• **Supplied passage**:
┄┄┄┄┄┄┄┄┄┄

By now you recognize that this year Christmas Day and New Year’s Day fall smack dab in the middle of a week. There’s a weekend sandwiched in between, and it yearns for your attention.

Sure, you could use this weekend to go skiing or hiking or even devote an entire day to returning well intended holiday gifts. Do what you will, but may I suggest you also consider devoting the weekend in between and the days that follow to perfect your listening skills.

I was prompted to consider the importance of this when our 7-year-old grandson passionately reported to me what frustrated him most in life was “when I start to talk, nobody seems to listen they look away.”

Now, granted, this boy talks a lot, but he has a lot to say, and he’s only going to be 7 for another year. I, for one, want to hear all about it.

During the holidays, families spend time with one another in ways that never occur throughout the rest of the year. Entire days filled with talking and reminiscing. Stories are told, and with the balm of the years, previously unknown facts surface. Family discussions during holiday get-togethers have helped me come to know that our cat definitely ate the pet gerbils (they were not “donated” as one teen suggested at the time), and the huge, never-explained gouge in a bedroom wall really was an accident, but a playful moment, not a mean-spirited one.

In every family, we need full-of-listening-and-laughter exchanges. We need more moments where family history is revisited, perhaps even rethought, and communication between family members is rich, full and spirited. And at these times, the best family discussions include the oldest-old, for they are often the ones who have the most poignant revelations.

Through listening, I learned from my 90-year-old mother that she had a brief flirtation on a train when she was young, and the moment stayed in her heart forever and comforted her on her deathbed.

I listened well one special afternoon, and I learned that my father-in-law’s pride in his ability to quit smoking rivaled any other accomplishment in his life.

Those listening moments were unparalleled in their fragile specialness for me. I want more of those moments. “Active” listening means focusing on the person who’s speaking, embracing them with all your attention, listening with your eyes and your ears. Dean Rusk, former U.S. statesman, was reportedly a very good listener who felt, “One of the best ways to persuade other people is with your ears.”

Dr. Carl Rogers, the well regarded psychoanalyst, and some might say the ultimate listening expert, believed effective listening involved reflecting back what is said and mirroring feelings. Some people say good listening hinges on what you choose not to say.

I once observed a small child sitting on the lap of his wheelchair-using grandmother. He was talking to her about his day and speaking directly into her hearing-aided ear. She was intently absorbing his every word. When she finally responded, affirming his words and asking him questions, he gently stroked her cheek. It was a gift exchange.

┄┄┄┄┄┄┄┄┄┄

• **Extracted entries**:
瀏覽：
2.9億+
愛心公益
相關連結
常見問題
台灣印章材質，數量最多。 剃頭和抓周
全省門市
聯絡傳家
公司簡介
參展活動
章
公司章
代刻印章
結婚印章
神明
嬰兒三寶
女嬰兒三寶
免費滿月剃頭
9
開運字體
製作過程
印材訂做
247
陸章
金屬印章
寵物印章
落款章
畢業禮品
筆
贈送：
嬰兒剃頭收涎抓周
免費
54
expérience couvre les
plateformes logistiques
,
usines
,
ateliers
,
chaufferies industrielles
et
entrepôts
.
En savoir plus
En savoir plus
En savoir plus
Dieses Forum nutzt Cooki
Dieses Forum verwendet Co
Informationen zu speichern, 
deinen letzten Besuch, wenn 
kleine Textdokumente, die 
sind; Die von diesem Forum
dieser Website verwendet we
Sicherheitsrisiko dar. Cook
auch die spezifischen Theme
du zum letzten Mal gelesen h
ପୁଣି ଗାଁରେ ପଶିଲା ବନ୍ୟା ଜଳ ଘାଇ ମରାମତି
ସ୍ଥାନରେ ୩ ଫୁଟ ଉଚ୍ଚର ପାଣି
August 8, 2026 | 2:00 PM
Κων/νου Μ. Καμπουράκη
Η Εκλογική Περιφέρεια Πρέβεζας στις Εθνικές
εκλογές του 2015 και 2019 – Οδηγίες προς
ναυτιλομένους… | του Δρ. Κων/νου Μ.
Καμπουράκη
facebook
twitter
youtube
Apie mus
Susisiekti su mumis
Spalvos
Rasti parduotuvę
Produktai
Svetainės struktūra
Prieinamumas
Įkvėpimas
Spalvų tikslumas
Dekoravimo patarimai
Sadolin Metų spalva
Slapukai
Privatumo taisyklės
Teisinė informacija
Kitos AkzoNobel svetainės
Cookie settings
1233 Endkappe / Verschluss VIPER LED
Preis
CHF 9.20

┄┄┄┄┄┄┄┄┄┄

• **Required work**:
Reproduce word for word the portion of the essay on listening that starts at "By now you recognize" and ends at "all about it.".

• **Exercise solution**:
By now you recognize that this year Christmas Day and New Year’s Day fall smack dab in the middle of a week. There’s a weekend sandwiched in between, and it yearns for your attention.

Sure, you could use this weekend to go skiing or hiking or even devote an entire day to returning well intended holiday gifts. Do what you will, but may I suggest you also consider devoting the weekend in between and the days that follow to perfect your listening skills.

I was prompted to consider the importance of this when our 7-year-old grandson passionately reported to me what frustrated him most in life was “when I start to talk, nobody seems to listen they look away.”

Now, granted, this boy talks a lot, but he has a lot to say, and he’s only going to be 7 for another year. I, for one, want to hear all about it.